### Document excerpt
%%
Melina Mercouri is one of the great women figures of Greece in the 20th century. A many-sided and vibrant personality, she played a leading role in the struggle against the Colonel’s Junta in 1967 – 1974 and was a great theatre and film actress of international fame. The parts she has portrayed have made cinema history. She was also a politician who left her mark on Greek culture.
Melina (the diminutive of her two names Amalia – Maria) Mercouri was born in Athens on 18 October 1920. She comes from a family of politicians and was the beloved grand daughter of Spyros Mercouris – one of the most successful and popular mayors of Athens, for more than 30 years – and the daughter of Stamatis Mercouris, a deputy of EDA (Party of the Greek Democratic Left) former Minister of Public Order and Public Works. A little after she had completed her secondary education, she was admitted to the National Theatre’s Drama School after reciting a poem by Karyotakis. She studied with the great teacher Dimitris Rondiris and graduated in 1944. She joined the National Theatre and interpreted small parts on the central stage and on the Piraeus stage. In 1945 she played the part of Electra in Eugene O’ Neil’s “Mourning becomes Electra”.
%%
Stored items in a collection
%%
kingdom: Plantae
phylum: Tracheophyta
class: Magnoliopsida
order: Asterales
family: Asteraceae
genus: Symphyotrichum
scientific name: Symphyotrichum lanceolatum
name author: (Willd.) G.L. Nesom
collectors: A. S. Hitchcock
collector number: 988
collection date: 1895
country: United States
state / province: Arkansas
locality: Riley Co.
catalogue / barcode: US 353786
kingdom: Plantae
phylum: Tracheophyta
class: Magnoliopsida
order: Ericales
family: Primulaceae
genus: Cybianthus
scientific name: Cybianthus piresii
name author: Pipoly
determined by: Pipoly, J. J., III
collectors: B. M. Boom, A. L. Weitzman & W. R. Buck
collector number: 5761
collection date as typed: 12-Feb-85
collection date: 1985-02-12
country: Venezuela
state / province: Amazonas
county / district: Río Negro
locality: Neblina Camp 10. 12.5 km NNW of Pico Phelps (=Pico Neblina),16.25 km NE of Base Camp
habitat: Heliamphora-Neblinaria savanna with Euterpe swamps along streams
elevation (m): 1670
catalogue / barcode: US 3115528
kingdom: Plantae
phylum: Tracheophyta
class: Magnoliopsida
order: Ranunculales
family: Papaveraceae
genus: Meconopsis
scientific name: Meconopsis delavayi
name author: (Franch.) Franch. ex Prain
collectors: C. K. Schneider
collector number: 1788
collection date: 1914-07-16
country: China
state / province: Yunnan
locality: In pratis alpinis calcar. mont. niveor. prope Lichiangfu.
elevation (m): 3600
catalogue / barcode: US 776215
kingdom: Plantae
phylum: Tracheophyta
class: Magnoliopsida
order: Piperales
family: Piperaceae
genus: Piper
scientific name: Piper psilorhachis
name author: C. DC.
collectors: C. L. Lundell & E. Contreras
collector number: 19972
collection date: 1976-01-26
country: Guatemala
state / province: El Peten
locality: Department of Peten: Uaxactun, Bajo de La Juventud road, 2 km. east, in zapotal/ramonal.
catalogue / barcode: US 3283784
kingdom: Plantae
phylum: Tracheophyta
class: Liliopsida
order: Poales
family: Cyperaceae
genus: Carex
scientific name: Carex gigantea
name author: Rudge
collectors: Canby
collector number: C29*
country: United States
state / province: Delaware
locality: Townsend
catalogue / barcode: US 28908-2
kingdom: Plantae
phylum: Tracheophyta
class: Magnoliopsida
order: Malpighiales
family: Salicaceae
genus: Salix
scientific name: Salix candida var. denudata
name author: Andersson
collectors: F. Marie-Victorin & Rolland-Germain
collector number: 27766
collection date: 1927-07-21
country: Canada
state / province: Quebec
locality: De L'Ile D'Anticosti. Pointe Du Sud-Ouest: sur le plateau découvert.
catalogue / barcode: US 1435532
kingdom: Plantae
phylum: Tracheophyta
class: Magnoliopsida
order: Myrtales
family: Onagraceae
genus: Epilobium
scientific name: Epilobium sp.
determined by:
%%
### Aim of the exercise
Carry on the biographical text about Melina Mercouri, starting after the sentence about her playing Electra in 1945.

### Task result
Her first big success in the theatre was the role of Blanche Dubois in Tennessee William’s “A Streetcar Named Desire”, staged by Karolos Koun’s Art Theatre in 1949. During 1949 – 1950, she worked with the Art Theatre in plays by Aldus Huxley, Arthur Miller, Philip Jordan, Andre Roussin.
She then appeared in Paris, in boulevard plays by Jacques Deval and Marcel Achard with whom she had a very good collaboration. While in Paris she met Jean Cocteau, Jean-Paul Sartre, Colette, Francoise Sagan. She was fascinated and her metamorphosis began.
In 1953 she received the Marika Kotopouli prize. After 1955 she returns to Greece and stars at the Kotopouli-Rex theatre in many of the plays of the classical repertoire, like Shakespeare’s “Macbeth” and Anouilh’s “L’Alouette”. In the ’50s she joins the theatre actor’s trade union movement.
Melina Mercouri started her cinema career in 1955 with the film “Stella”, directed by Michalis Cacoyannis. The film received special praise at the Cannes Film Festival in 1956. In Cannes she meets the American filmmaker Jules Dassin with whom she would share her life and career. The next year she starred in Jules Dassin’s movie “He who must die”. From 1958, she played the leading part in many Dassin films, “The Law”, “Never on Sunday”, “Phaedra”, “Topkapi”, “10:30 p.m. summer” and also in Juan Antonio Bardem’s “The Mechanical Piano” and in Joseph Losey’s film “The Gypsy and the Gentleman”. In 1960 she received the best actress prize in Cannes for “Never on Sunday”. The film also won five Oscar nominations. Melina Mercouri worked with famous directors like Vittorio de Sica, Ronald Neame, Carl Forman, Norman Jewison and others.
During 1956 – 1967, she continued her stage career with a brilliant performance in Tennessee William’s “The sweet bird of youth” in 1960 at the Art Theatre under the direction of Karolos Koun. Melina Mercouri has starred in about 60 plays in Athens and in 19 movies by renowned directors.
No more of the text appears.